The problem he refers to has a reason and a ramification. It is a common grouse in the industry that client fee has been on a downward spiral for some time. Says Sam Balsara, chairman and managing director, Madison Communication: “Clients are not paying agencies adequately. They have to wake up to the fact that to attract and retain talent in the industry, the remunerations will have to be realistic.” Agrees Sanjay Naik, president of McCann Worldgroup, who thinks “low wages from clients is one of the biggest challenges facing the industry”. He says “in the absence of demonstrable and measurable value, it often becomes like a bargain between agencies and clients, which is not a good trend”.
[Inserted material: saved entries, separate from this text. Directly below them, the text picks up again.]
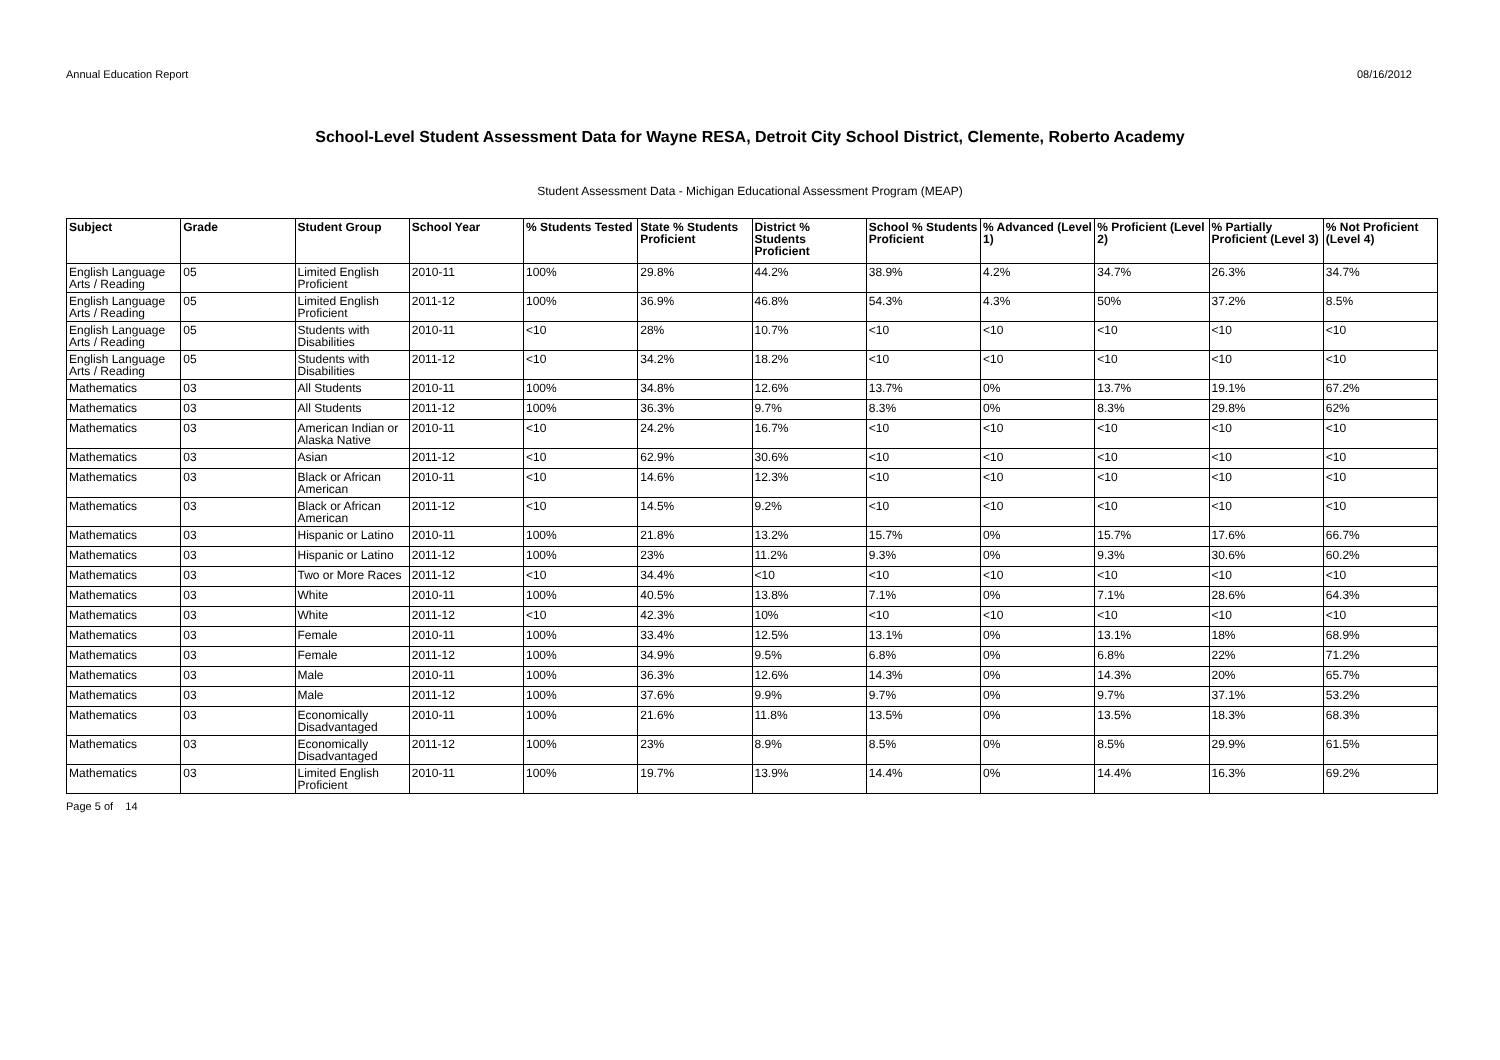Annual Education Report 08/16/2012
School-Level Student Assessment Data for Wayne RESA, Detroit City School District, Clemente, Roberto Academy
Student Assessment Data - Michigan Educational Assessment Program (MEAP)
| Subject | Grade | Student Group | School Year | % Students Tested | State % Students Proficient | District % Students Proficient | School % Students Proficient | % Advanced (Level 1) | % Proficient (Level 2) | % Partially Proficient (Level 3) | % Not Proficient (Level 4) |
| --- | --- | --- | --- | --- | --- | --- | --- | --- | --- | --- | --- |
| English Language Arts / Reading | 05 | Limited English Proficient | 2010-11 | 100% | 29.8% | 44.2% | 38.9% | 4.2% | 34.7% | 26.3% | 34.7% |
| English Language Arts / Reading | 05 | Limited English Proficient | 2011-12 | 100% | 36.9% | 46.8% | 54.3% | 4.3% | 50% | 37.2% | 8.5% |
| English Language Arts / Reading | 05 | Students with Disabilities | 2010-11 | <10 | 28% | 10.7% | <10 | <10 | <10 | <10 | <10 |
| English Language Arts / Reading | 05 | Students with Disabilities | 2011-12 | <10 | 34.2% | 18.2% | <10 | <10 | <10 | <10 | <10 |
| Mathematics | 03 | All Students | 2010-11 | 100% | 34.8% | 12.6% | 13.7% | 0% | 13.7% | 19.1% | 67.2% |
| Mathematics | 03 | All Students | 2011-12 | 100% | 36.3% | 9.7% | 8.3% | 0% | 8.3% | 29.8% | 62% |
| Mathematics | 03 | American Indian or Alaska Native | 2010-11 | <10 | 24.2% | 16.7% | <10 | <10 | <10 | <10 | <10 |
| Mathematics | 03 | Asian | 2011-12 | <10 | 62.9% | 30.6% | <10 | <10 | <10 | <10 | <10 |
| Mathematics | 03 | Black or African American | 2010-11 | <10 | 14.6% | 12.3% | <10 | <10 | <10 | <10 | <10 |
| Mathematics | 03 | Black or African American | 2011-12 | <10 | 14.5% | 9.2% | <10 | <10 | <10 | <10 | <10 |
| Mathematics | 03 | Hispanic or Latino | 2010-11 | 100% | 21.8% | 13.2% | 15.7% | 0% | 15.7% | 17.6% | 66.7% |
| Mathematics | 03 | Hispanic or Latino | 2011-12 | 100% | 23% | 11.2% | 9.3% | 0% | 9.3% | 30.6% | 60.2% |
| Mathematics | 03 | Two or More Races | 2011-12 | <10 | 34.4% | <10 | <10 | <10 | <10 | <10 | <10 |
| Mathematics | 03 | White | 2010-11 | 100% | 40.5% | 13.8% | 7.1% | 0% | 7.1% | 28.6% | 64.3% |
| Mathematics | 03 | White | 2011-12 | <10 | 42.3% | 10% | <10 | <10 | <10 | <10 | <10 |
| Mathematics | 03 | Female | 2010-11 | 100% | 33.4% | 12.5% | 13.1% | 0% | 13.1% | 18% | 68.9% |
| Mathematics | 03 | Female | 2011-12 | 100% | 34.9% | 9.5% | 6.8% | 0% | 6.8% | 22% | 71.2% |
| Mathematics | 03 | Male | 2010-11 | 100% | 36.3% | 12.6% | 14.3% | 0% | 14.3% | 20% | 65.7% |
| Mathematics | 03 | Male | 2011-12 | 100% | 37.6% | 9.9% | 9.7% | 0% | 9.7% | 37.1% | 53.2% |
| Mathematics | 03 | Economically Disadvantaged | 2010-11 | 100% | 21.6% | 11.8% | 13.5% | 0% | 13.5% | 18.3% | 68.3% |
| Mathematics | 03 | Economically Disadvantaged | 2011-12 | 100% | 23% | 8.9% | 8.5% | 0% | 8.5% | 29.9% | 61.5% |
| Mathematics | 03 | Limited English Proficient | 2010-11 | 100% | 19.7% | 13.9% | 14.4% | 0% | 14.4% | 16.3% | 69.2% |
Page 5 of 14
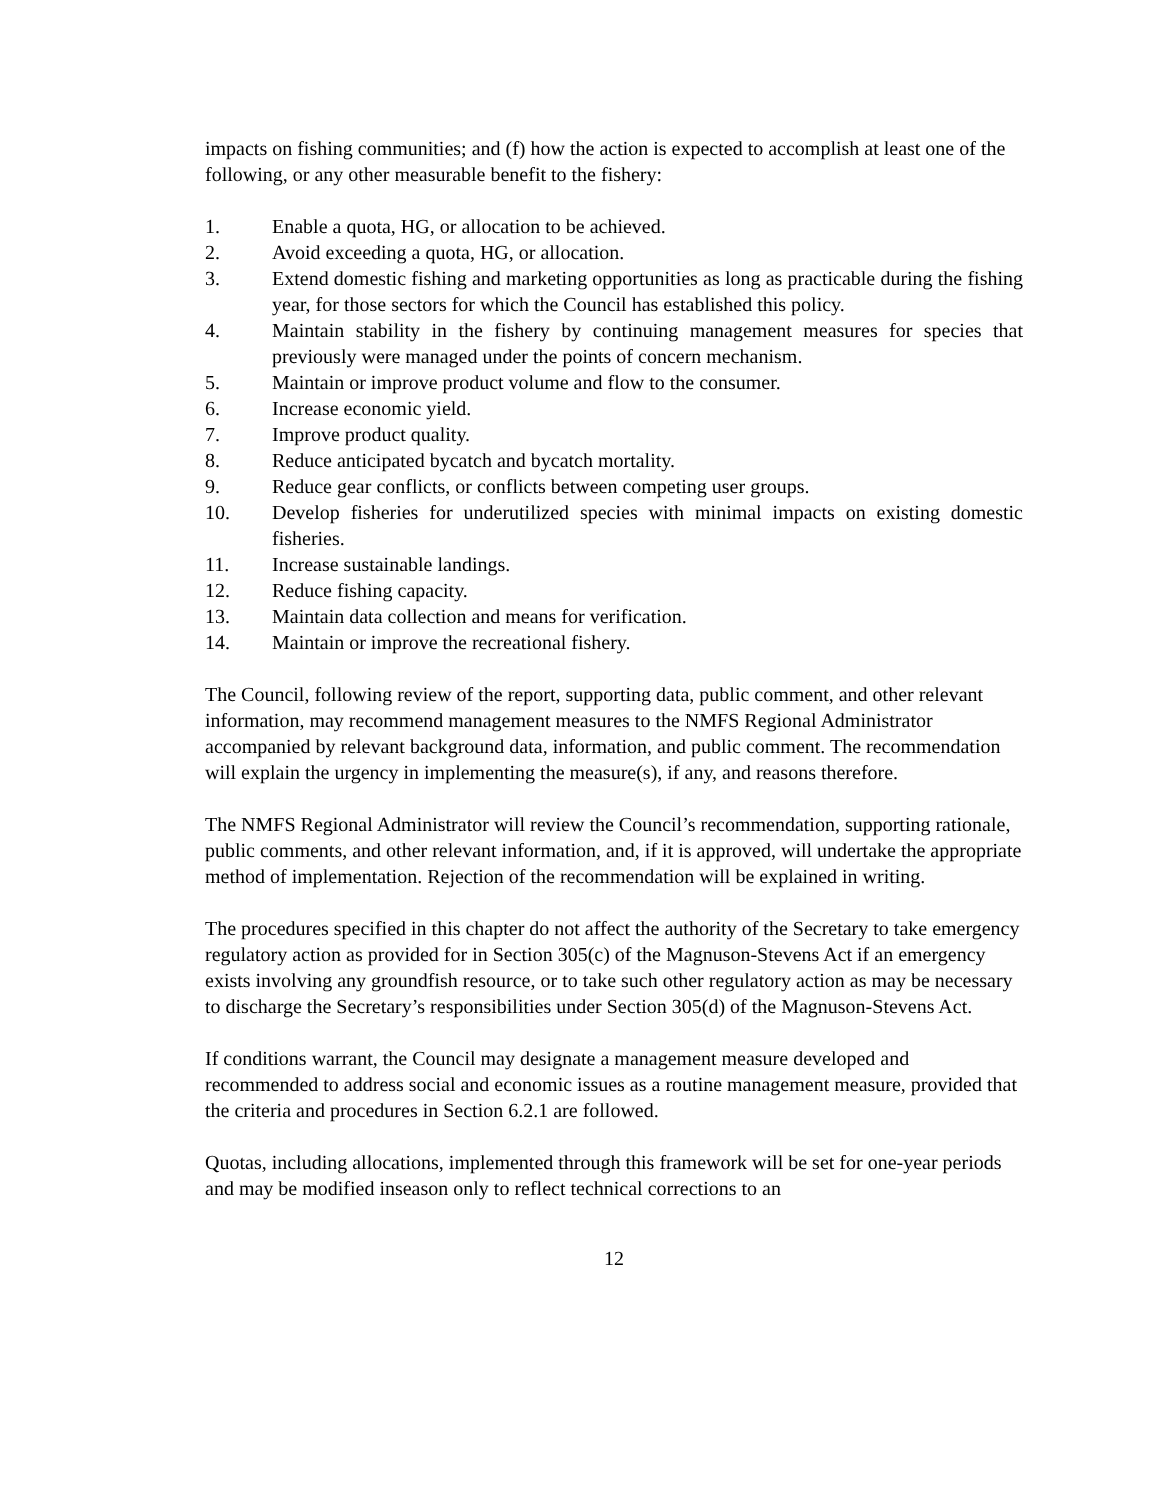impacts on fishing communities; and (f) how the action is expected to accomplish at least one of the following, or any other measurable benefit to the fishery:
1. Enable a quota, HG, or allocation to be achieved.
2. Avoid exceeding a quota, HG, or allocation.
3. Extend domestic fishing and marketing opportunities as long as practicable during the fishing year, for those sectors for which the Council has established this policy.
4. Maintain stability in the fishery by continuing management measures for species that previously were managed under the points of concern mechanism.
5. Maintain or improve product volume and flow to the consumer.
6. Increase economic yield.
7. Improve product quality.
8. Reduce anticipated bycatch and bycatch mortality.
9. Reduce gear conflicts, or conflicts between competing user groups.
10. Develop fisheries for underutilized species with minimal impacts on existing domestic fisheries.
11. Increase sustainable landings.
12. Reduce fishing capacity.
13. Maintain data collection and means for verification.
14. Maintain or improve the recreational fishery.
The Council, following review of the report, supporting data, public comment, and other relevant information, may recommend management measures to the NMFS Regional Administrator accompanied by relevant background data, information, and public comment. The recommendation will explain the urgency in implementing the measure(s), if any, and reasons therefore.
The NMFS Regional Administrator will review the Council’s recommendation, supporting rationale, public comments, and other relevant information, and, if it is approved, will undertake the appropriate method of implementation. Rejection of the recommendation will be explained in writing.
The procedures specified in this chapter do not affect the authority of the Secretary to take emergency regulatory action as provided for in Section 305(c) of the Magnuson-Stevens Act if an emergency exists involving any groundfish resource, or to take such other regulatory action as may be necessary to discharge the Secretary’s responsibilities under Section 305(d) of the Magnuson-Stevens Act.
If conditions warrant, the Council may designate a management measure developed and recommended to address social and economic issues as a routine management measure, provided that the criteria and procedures in Section 6.2.1 are followed.
Quotas, including allocations, implemented through this framework will be set for one-year periods and may be modified inseason only to reflect technical corrections to an
12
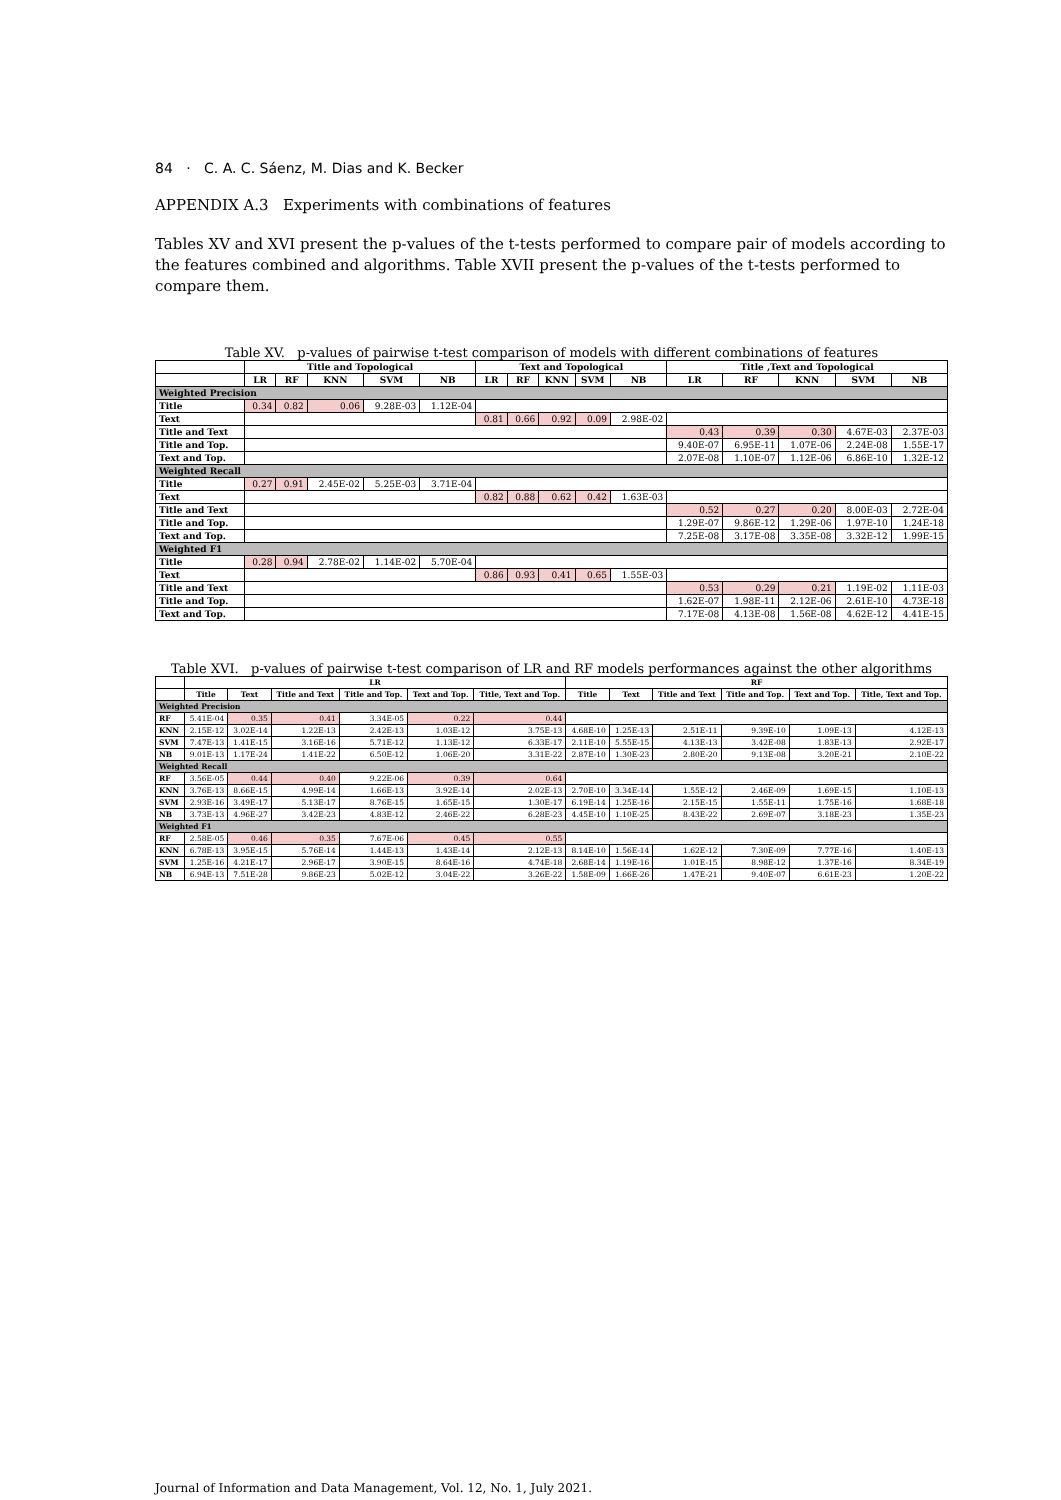84 · C. A. C. Sáenz, M. Dias and K. Becker
APPENDIX A.3 Experiments with combinations of features
Tables XV and XVI present the p-values of the t-tests performed to compare pair of models according to the features combined and algorithms. Table XVII present the p-values of the t-tests performed to compare them.
Table XV. p-values of pairwise t-test comparison of models with different combinations of features
| | Title and Topological | | | | | Text and Topological | | | | | Title ,Text and Topological | | | | |
| --- | --- | --- | --- | --- | --- | --- | --- | --- | --- | --- | --- | --- | --- | --- | --- |
| | LR | RF | KNN | SVM | NB | LR | RF | KNN | SVM | NB | LR | RF | KNN | SVM | NB |
| Weighted Precision | | | | | | | | | | | | | | | |
| Title | 0.34 | 0.82 | 0.06 | 9.28E-03 | 1.12E-04 | | | | | | | | | | |
| Text | | | | | | 0.81 | 0.66 | 0.92 | 0.09 | 2.98E-02 | | | | | |
| Title and Text | | | | | | | | | | | 0.43 | 0.39 | 0.30 | 4.67E-03 | 2.37E-03 |
| Title and Top. | | | | | | | | | | | 9.40E-07 | 6.95E-11 | 1.07E-06 | 2.24E-08 | 1.55E-17 |
| Text and Top. | | | | | | | | | | | 2.07E-08 | 1.10E-07 | 1.12E-06 | 6.86E-10 | 1.32E-12 |
| Weighted Recall | | | | | | | | | | | | | | | |
| Title | 0.27 | 0.91 | 2.45E-02 | 5.25E-03 | 3.71E-04 | | | | | | | | | | |
| Text | | | | | | 0.82 | 0.88 | 0.62 | 0.42 | 1.63E-03 | | | | | |
| Title and Text | | | | | | | | | | | 0.52 | 0.27 | 0.20 | 8.00E-03 | 2.72E-04 |
| Title and Top. | | | | | | | | | | | 1.29E-07 | 9.86E-12 | 1.29E-06 | 1.97E-10 | 1.24E-18 |
| Text and Top. | | | | | | | | | | | 7.25E-08 | 3.17E-08 | 3.35E-08 | 3.32E-12 | 1.99E-15 |
| Weighted F1 | | | | | | | | | | | | | | | |
| Title | 0.28 | 0.94 | 2.78E-02 | 1.14E-02 | 5.70E-04 | | | | | | | | | | |
| Text | | | | | | 0.86 | 0.93 | 0.41 | 0.65 | 1.55E-03 | | | | | |
| Title and Text | | | | | | | | | | | 0.53 | 0.29 | 0.21 | 1.19E-02 | 1.11E-03 |
| Title and Top. | | | | | | | | | | | 1.62E-07 | 1.98E-11 | 2.12E-06 | 2.61E-10 | 4.73E-18 |
| Text and Top. | | | | | | | | | | | 7.17E-08 | 4.13E-08 | 1.56E-08 | 4.62E-12 | 4.41E-15 |
Table XVI. p-values of pairwise t-test comparison of LR and RF models performances against the other algorithms
| | LR | | | | | | RF | | | | | |
| --- | --- | --- | --- | --- | --- | --- | --- | --- | --- | --- | --- | --- |
| | Title | Text | Title and Text | Title and Top. | Text and Top. | Title, Text and Top. | Title | Text | Title and Text | Title and Top. | Text and Top. | Title, Text and Top. |
| Weighted Precision | | | | | | | | | | | | |
| RF | 5.41E-04 | 0.35 | 0.41 | 3.34E-05 | 0.22 | 0.44 | | | | | | |
| KNN | 2.15E-12 | 3.02E-14 | 1.22E-13 | 2.42E-13 | 1.03E-12 | 3.75E-13 | 4.68E-10 | 1.25E-13 | 2.51E-11 | 9.39E-10 | 1.09E-13 | 4.12E-13 |
| SVM | 7.47E-13 | 1.41E-15 | 3.16E-16 | 5.71E-12 | 1.13E-12 | 6.33E-17 | 2.11E-10 | 5.55E-15 | 4.13E-13 | 3.42E-08 | 1.83E-13 | 2.92E-17 |
| NB | 9.01E-13 | 1.17E-24 | 1.41E-22 | 6.50E-12 | 1.06E-20 | 3.31E-22 | 2.87E-10 | 1.30E-23 | 2.80E-20 | 9.13E-08 | 3.20E-21 | 2.10E-22 |
| Weighted Recall | | | | | | | | | | | | |
| RF | 3.56E-05 | 0.44 | 0.40 | 9.22E-06 | 0.39 | 0.64 | | | | | | |
| KNN | 3.76E-13 | 8.66E-15 | 4.99E-14 | 1.66E-13 | 3.92E-14 | 2.02E-13 | 2.70E-10 | 3.34E-14 | 1.55E-12 | 2.46E-09 | 1.69E-15 | 1.10E-13 |
| SVM | 2.93E-16 | 3.49E-17 | 5.13E-17 | 8.76E-15 | 1.65E-15 | 1.30E-17 | 6.19E-14 | 1.25E-16 | 2.15E-15 | 1.55E-11 | 1.75E-16 | 1.68E-18 |
| NB | 3.73E-13 | 4.96E-27 | 3.42E-23 | 4.83E-12 | 2.46E-22 | 6.28E-23 | 4.45E-10 | 1.10E-25 | 8.43E-22 | 2.69E-07 | 3.18E-23 | 1.35E-23 |
| Weighted F1 | | | | | | | | | | | | |
| RF | 2.58E-05 | 0.46 | 0.35 | 7.67E-06 | 0.45 | 0.55 | | | | | | |
| KNN | 6.78E-13 | 3.95E-15 | 5.76E-14 | 1.44E-13 | 1.43E-14 | 2.12E-13 | 8.14E-10 | 1.56E-14 | 1.62E-12 | 7.30E-09 | 7.77E-16 | 1.40E-13 |
| SVM | 1.25E-16 | 4.21E-17 | 2.96E-17 | 3.90E-15 | 8.64E-16 | 4.74E-18 | 2.68E-14 | 1.19E-16 | 1.01E-15 | 8.98E-12 | 1.37E-16 | 8.34E-19 |
| NB | 6.94E-13 | 7.51E-28 | 9.86E-23 | 5.02E-12 | 3.04E-22 | 3.26E-22 | 1.58E-09 | 1.66E-26 | 1.47E-21 | 9.40E-07 | 6.61E-23 | 1.20E-22 |
Journal of Information and Data Management, Vol. 12, No. 1, July 2021.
Agencies are not able to offer attractive salaries to their employess simply because they themselves don’t get paid well. And this explains why they are not able to lure talent. Says Madhukar Kamath, CEO and managing director, Mudra: “In today’s time of economic prosperity, there are several new and better paying options for fresh talent. Why would they settle for something less ­attractive?”
In fact, opportunities outside advertising are not only luring away fresh talent but even those at the top. Desai, for instance, has moved to Future Brands, an outfit launched by Future Group’s Kishore Biyani to manage all the group’s brands. Similarly, Group M’s Narasimhan is moving to TV18 and Rediffusion’s Bedi has moved to Percept Picture Company. “The new opportunities are much more challenging and contemporary,”says Tripathy, who moved from Maxus to Sieger Media, an outdoor advertising and new ventures outfit launched by Deccan Chronicle.
Madhvani feels that agencies need to rediscover themselves to command client’s respect and attention. Many agencies, in fact, are trying to launch news services and platforms to service clients’ expectations and also to augment their sources of revenue. Some are taking remedial action to nurture and manage talent as well. The efforts should check some damage at least.